* _TASK STATEMENT_
Put the lines of all the entries below into one numbered list, skipping any blank lines. Leave the pictures out.
■ ■ ■ ■
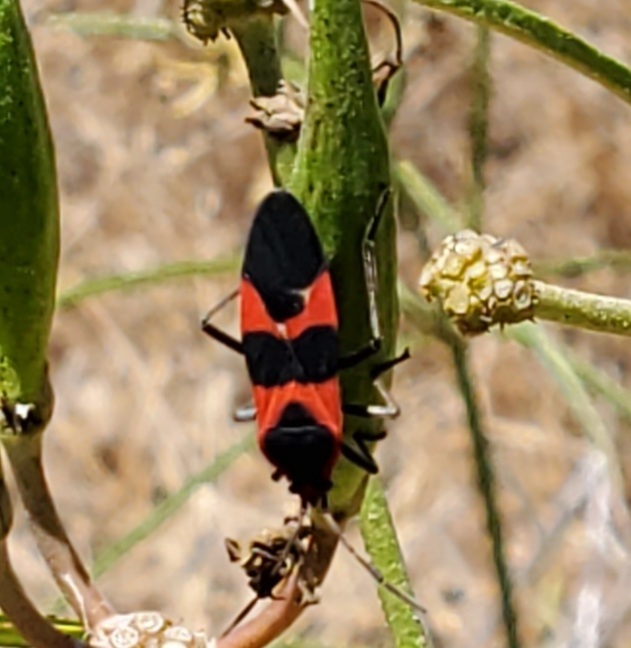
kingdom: Animalia
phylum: Arthropoda
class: Insecta
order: Hemiptera
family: Lygaeidae
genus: Oncopeltus
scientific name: Oncopeltus fasciatus
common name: Large milkweed bug
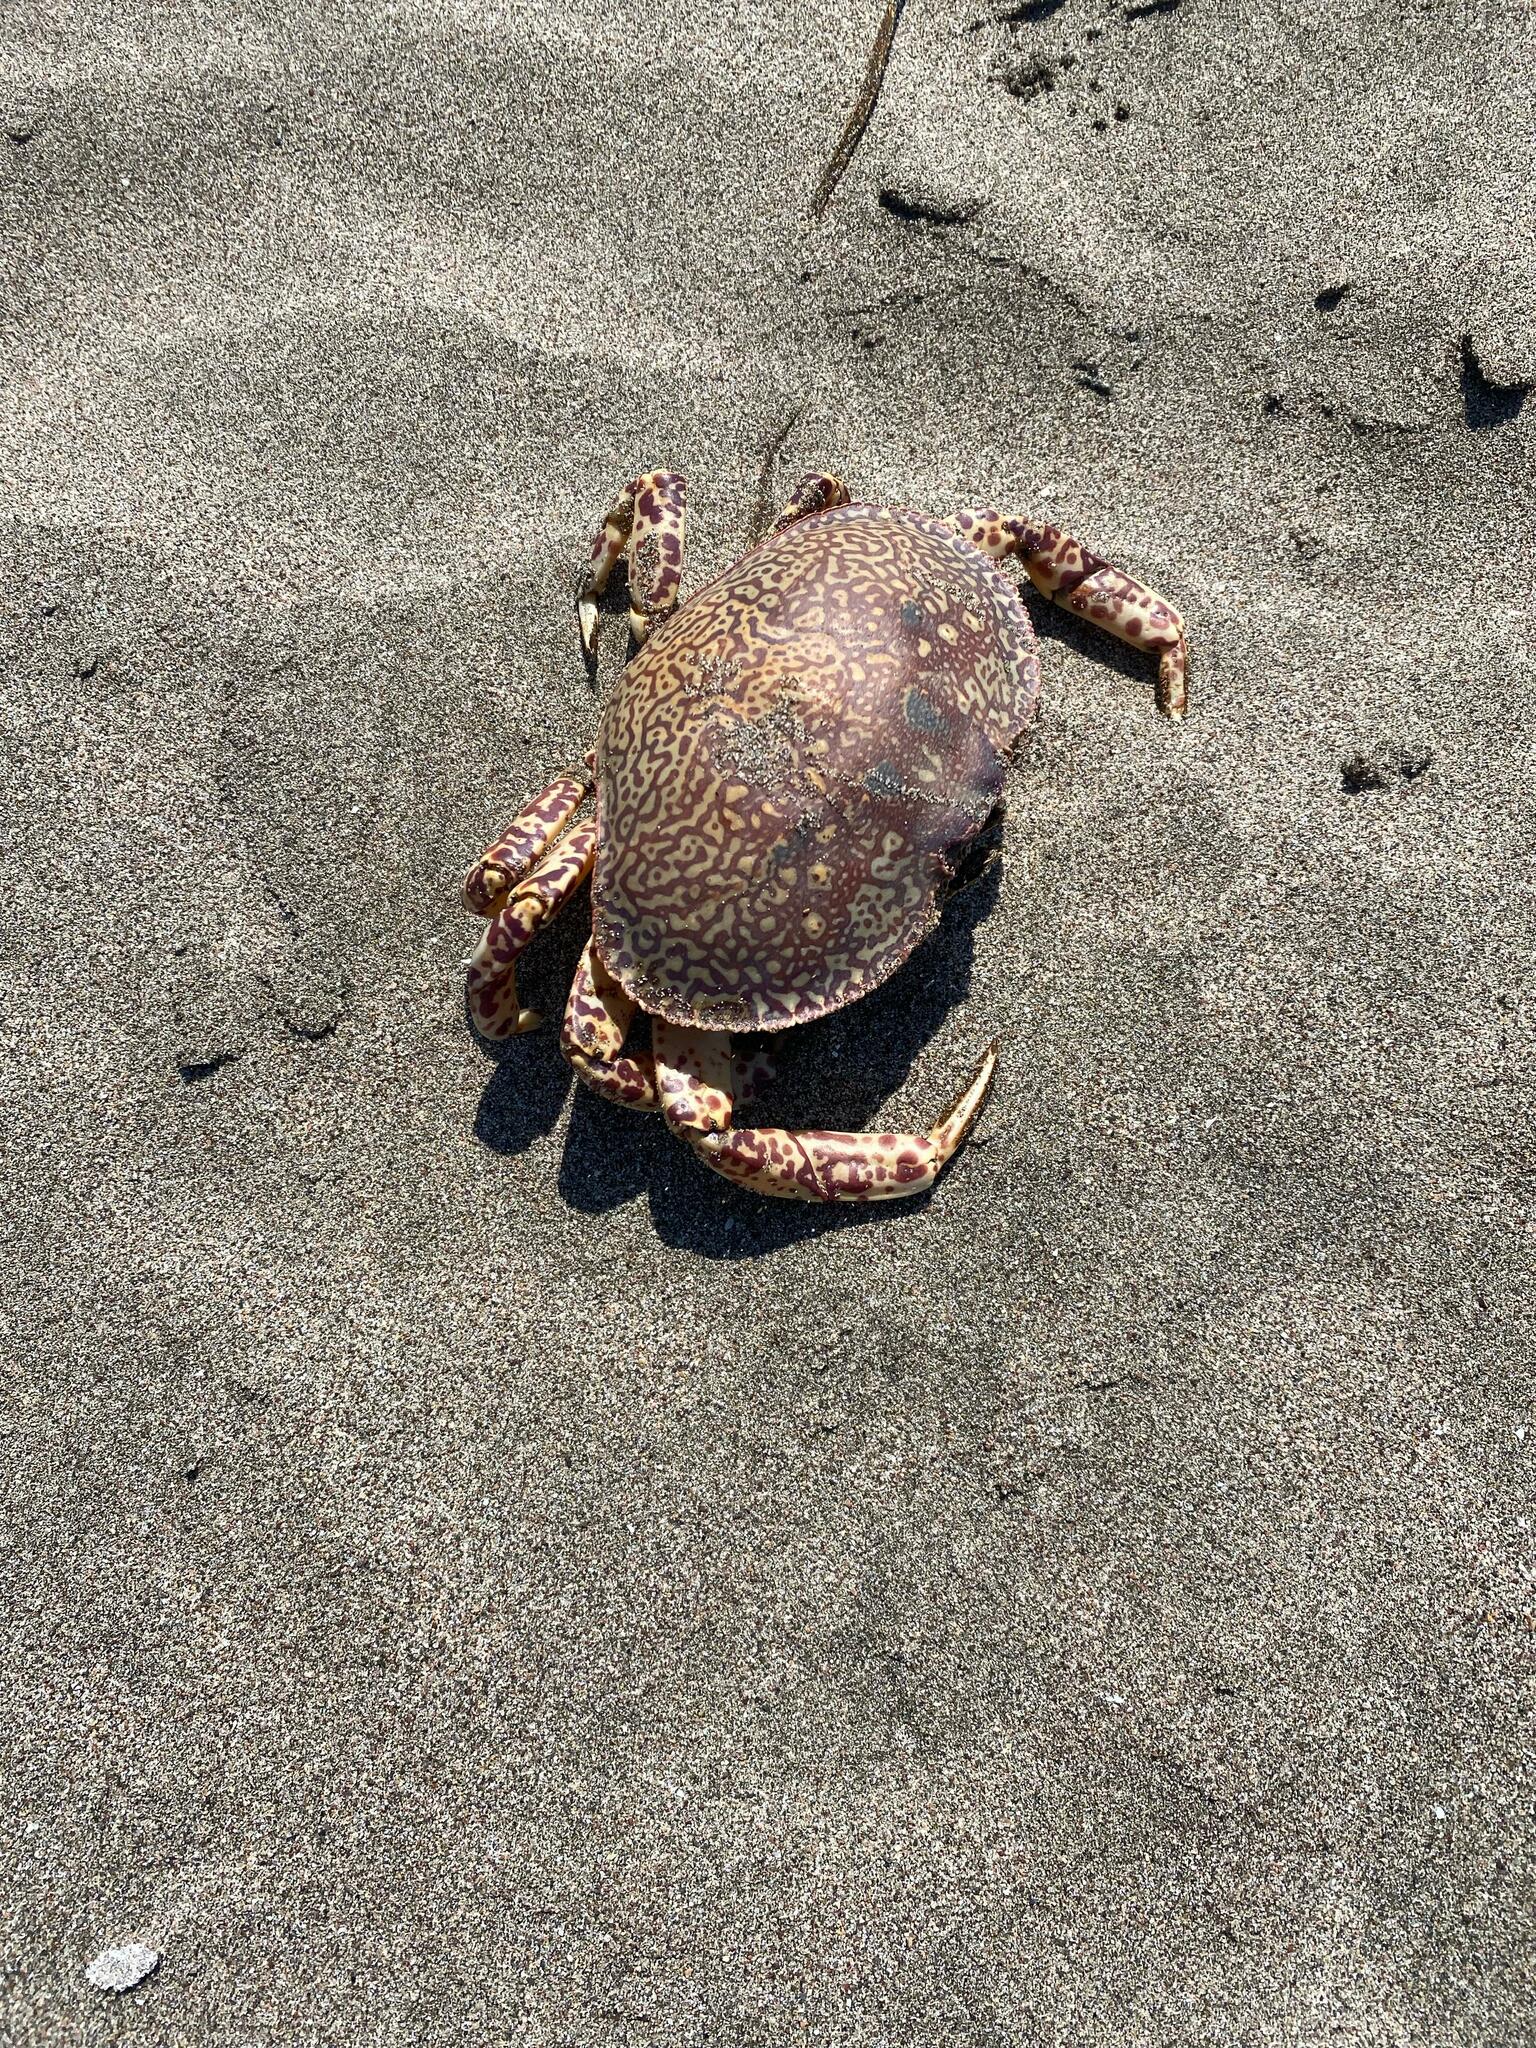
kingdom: Animalia
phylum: Arthropoda
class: Malacostraca
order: Decapoda
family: Aethridae
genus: Hepatus
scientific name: Hepatus chiliensis
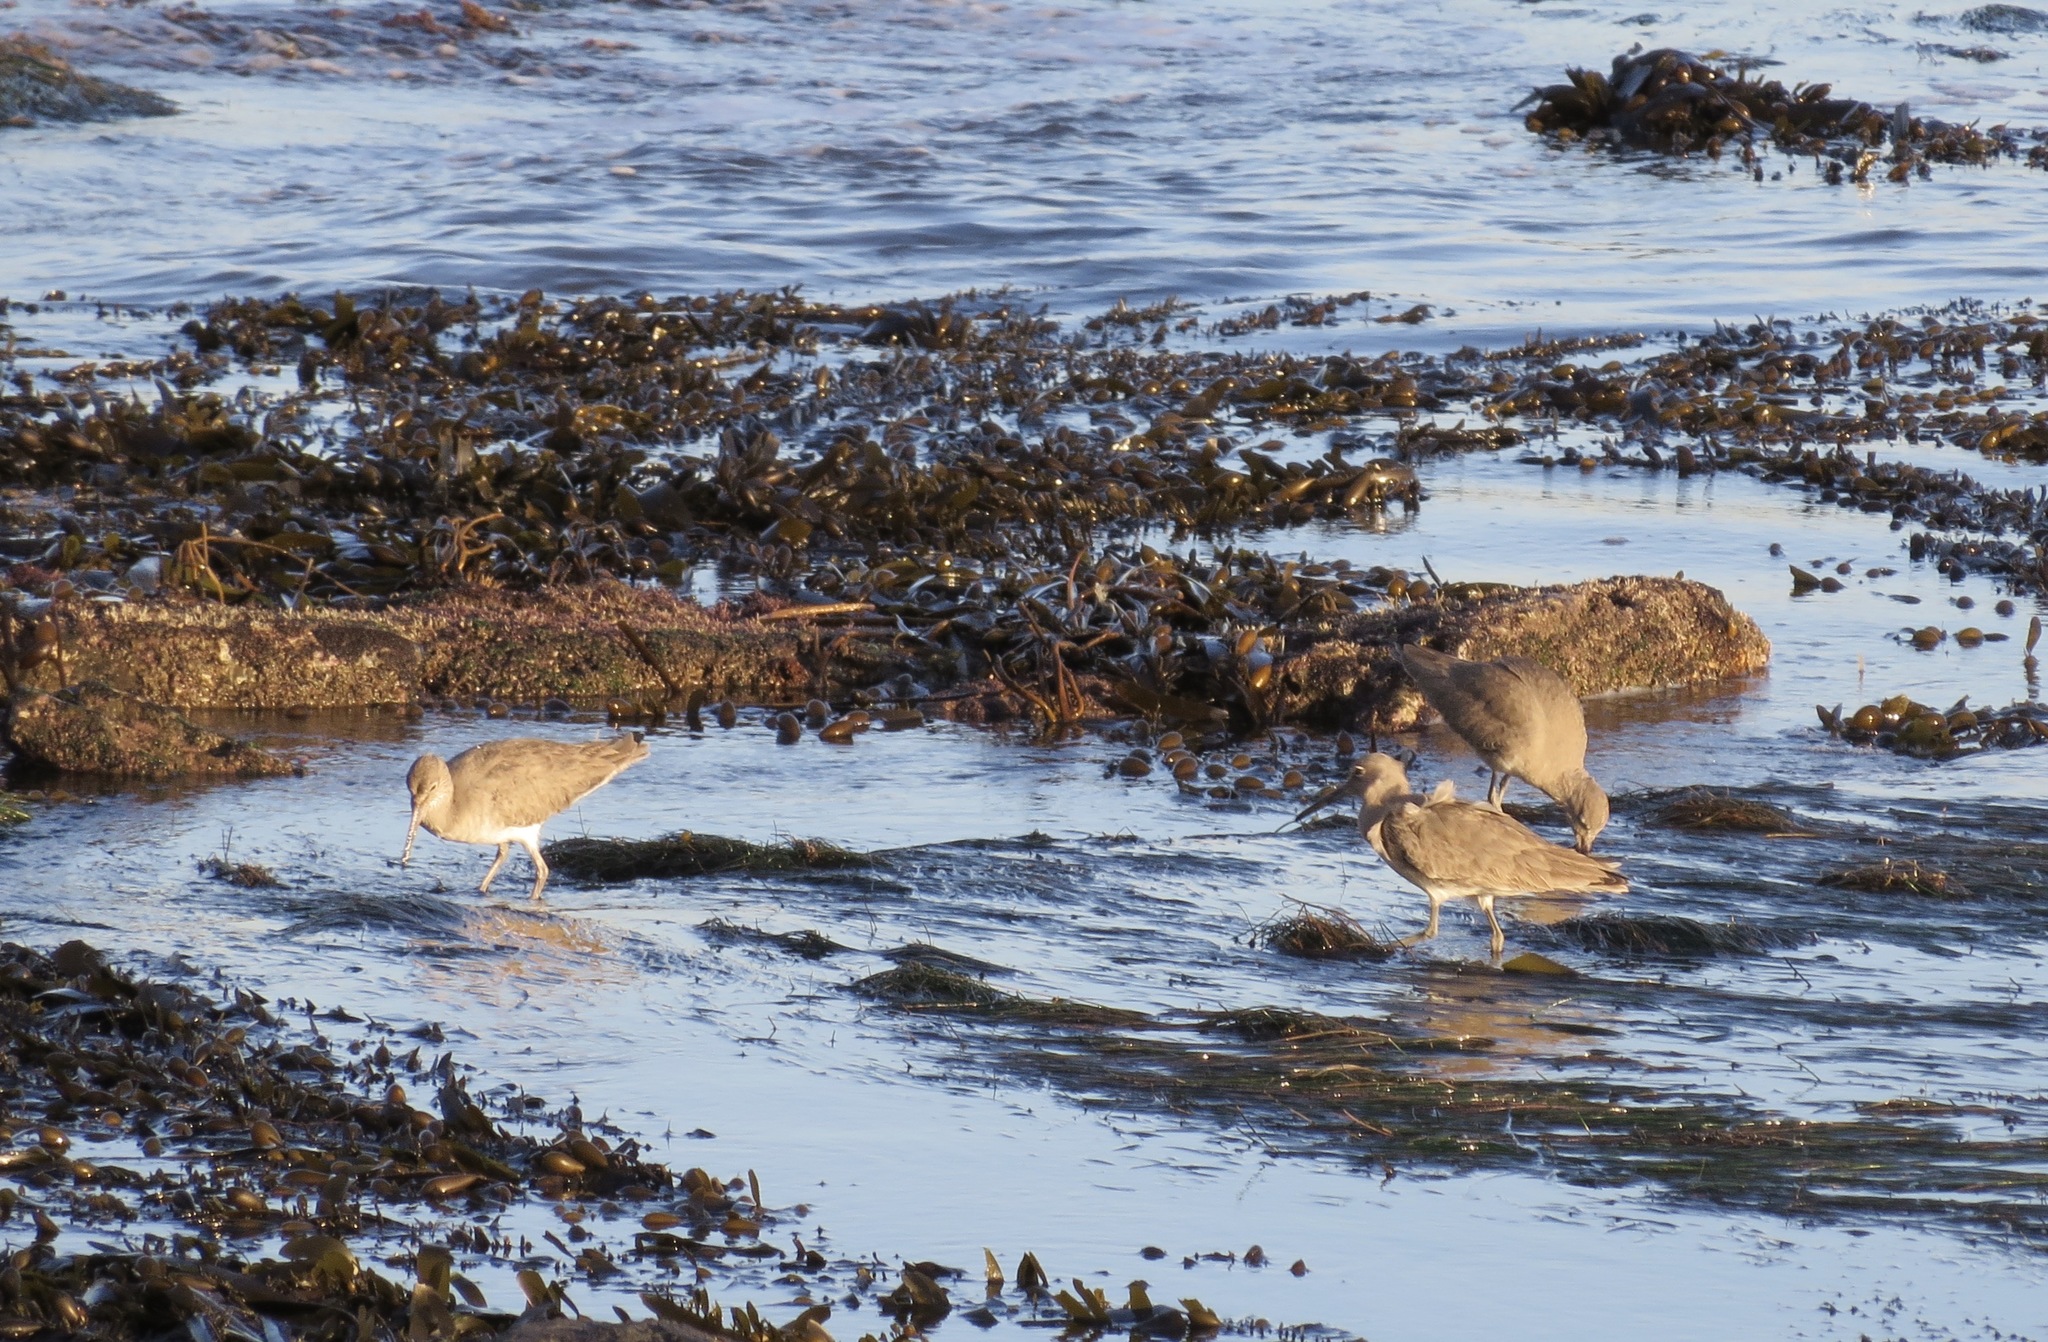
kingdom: Animalia
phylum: Chordata
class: Aves
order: Charadriiformes
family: Scolopacidae
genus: Tringa
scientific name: Tringa semipalmata
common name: Willet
■ ■ ■ ■
* _SOLUTION_
1. kingdom: Animalia
2. phylum: Arthropoda
3. class: Insecta
4. order: Hemiptera
5. family: Lygaeidae
6. genus: Oncopeltus
7. scientific name: Oncopeltus fasciatus
8. common name: Large milkweed bug
9. kingdom: Animalia
10. phylum: Arthropoda
11. class: Malacostraca
12. order: Decapoda
13. family: Aethridae
14. genus: Hepatus
15. scientific name: Hepatus chiliensis
16. kingdom: Animalia
17. phylum: Chordata
18. class: Aves
19. order: Charadriiformes
20. family: Scolopacidae
21. genus: Tringa
22. scientific name: Tringa semipalmata
23. common name: Willet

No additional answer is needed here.